Verbleiben dem auf Prozesskostenvorschuss in Anspruch Genommenen hiernach Beträge, die den unterhaltsrechtlich maßgeblichen Selbstbehalt überschreiten, so entspricht eine Prozesskostenvorschusspflicht allerdings dann nicht der Billigkeit, wenn der in Anspruch Genommene selbst Prozesskostenhilfe ohne Ratenzahlung erhalten würde, weil er nicht verpflichtet sein kann, seinem getrennt lebenden Ehegatten die Kosten eines Prozesses vorzuschießen, wenn er für die Kosten eines Prozesses in eigenen Angelegenheiten nicht aufkommen müsste, weil ihm dafür ratenlose Prozesskostenhilfe bewilligt würde (vgl. BGH FamRZ 2004, 1633, 1634). Hätte aber der dem Grunde nach Vorschussverpflichtete selbst Anspruch auf Prozesskostenhilfe gegen Ratenzahlung, so ist er grundsätzlich - jedenfalls seinem vollumfänglich bedürftigen Ehegatten gegenüber - prozesskostenvorschussverpflichtet, dies allerdings nur bis zu dem Betrag, den er im Falle der Bewilligung von Prozesskostenhilfe für die Prozesskosten monatlich als Rate einsetzen müsste.

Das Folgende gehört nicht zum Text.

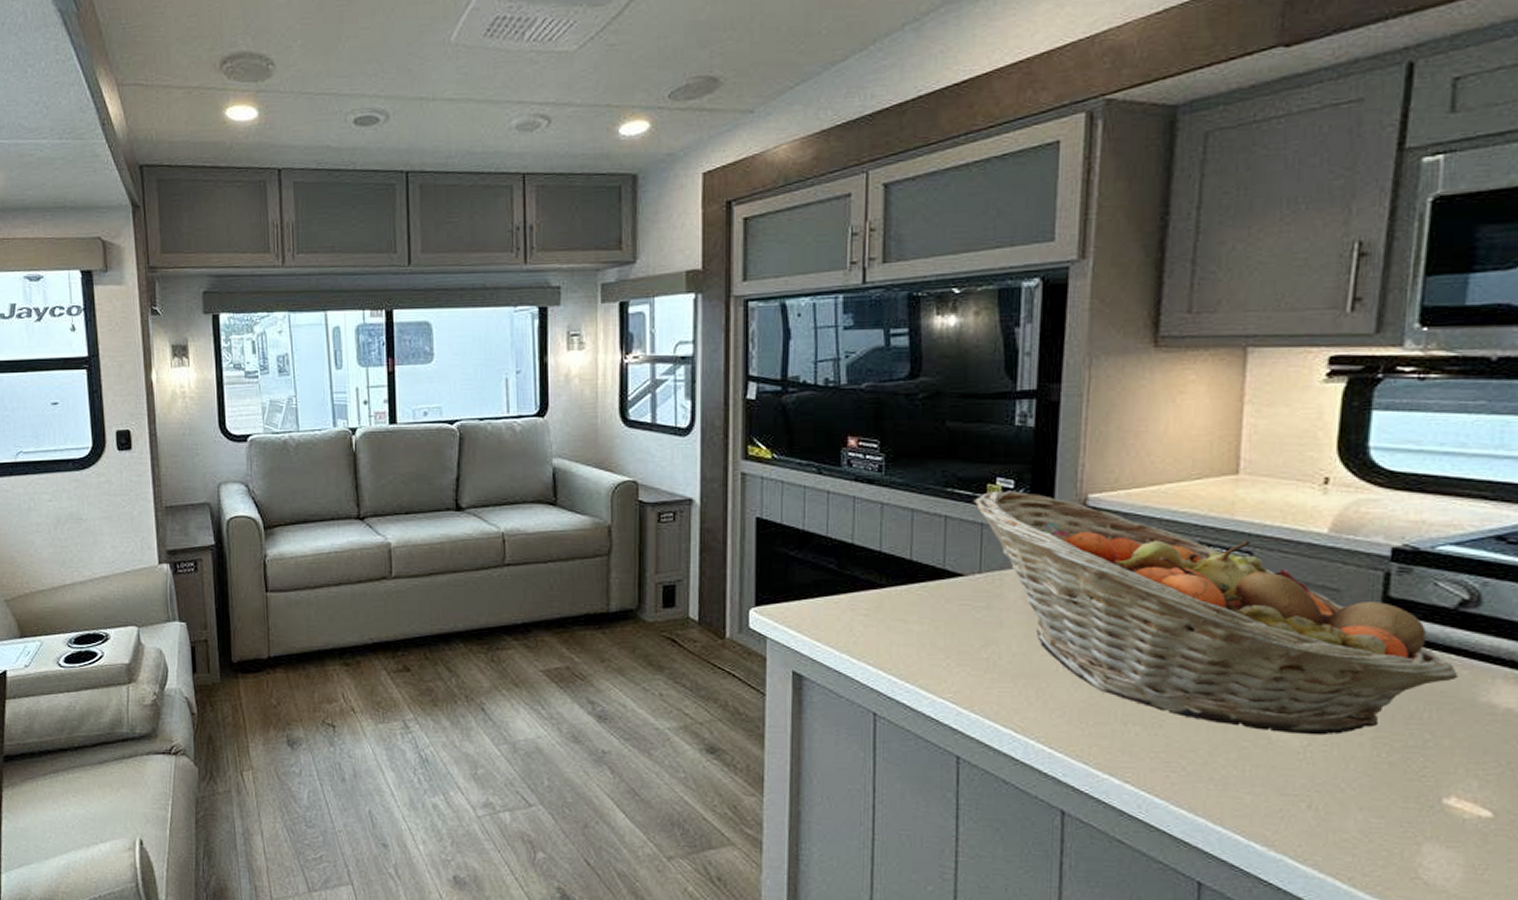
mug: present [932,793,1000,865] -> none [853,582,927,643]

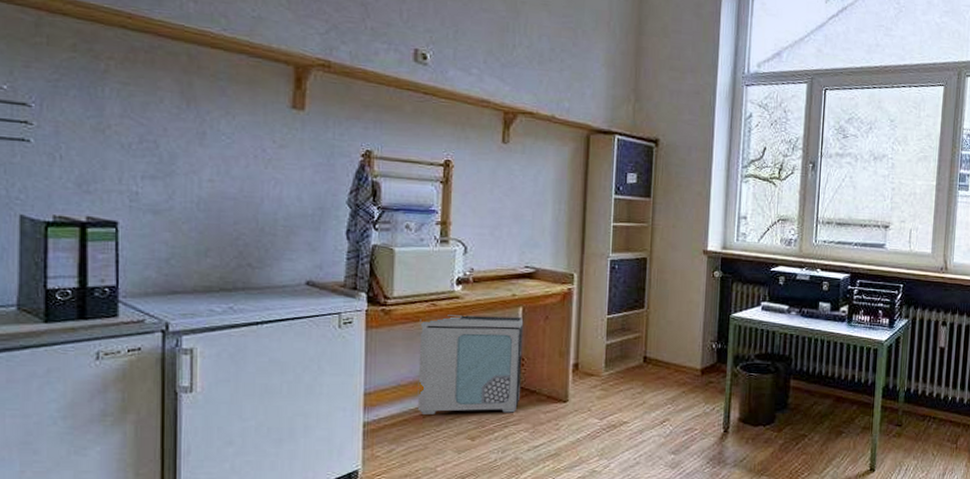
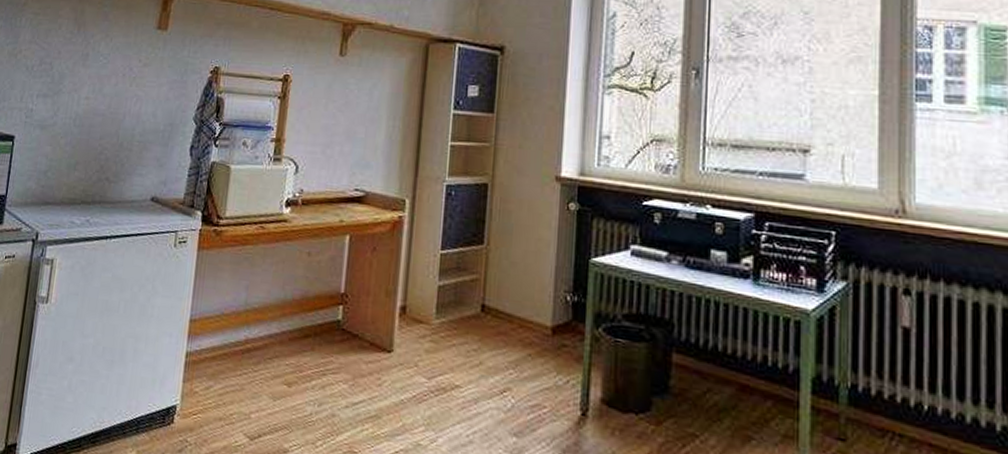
air purifier: present [417,315,524,414] -> none [237,239,350,359]

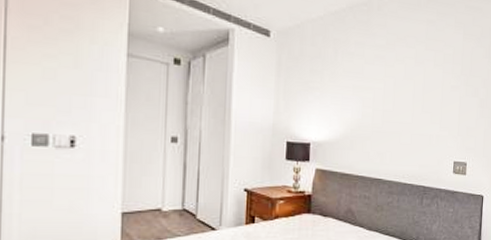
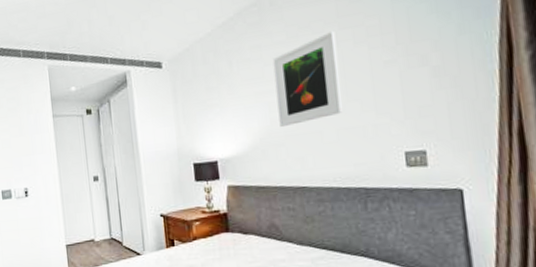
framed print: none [369,49,423,123] -> present [272,31,342,128]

Soweit die Antragsgegnerin hiergegen erinnert, dass dies nur im Verhältnis von Eltern zu ihren - von ihnen Prozesskostenvorschuss fordernden - minderjährigen Kindern gelte, verhilft dies ihrer Beschwerde nicht zum Erfolg. Der Senat teilt die Rechtsansicht des Familiengerichts, dass die vorgenannten Grundsätze auch die wechselseitige Prozesskostenvorschusspflicht voneinander getrennt lebender Ehegatten anbetreffen. Beide unterhaltsrechtlich zu qualifizierenden Ansprüche sind Ausdruck einer besonderen Verantwortung des Pflichtigen für den Berechtigten und die Situation des noch nicht geschiedenen Ehegatten ist - diesbezüglich - mit der des unterhaltsberechtigten minderjährigen Kindes vergleichbar; gerade deshalb wird der Anspruch auf Prozesskostenvorschuss des Letzteren nach inzwischen einhelliger Auffassung auf eine Analogie zu § 1360a Abs. 4 BGB gestützt (vgl. BGH FamRZ 2005, 883, 885 m.w.N.).

2. Von diesen Grundsätzen ausgehend steht der Antragsgegnerin vorliegend gegen den Antragsteller ein Prozesskostenvorschussanspruch i.H.v. 225 EUR zu.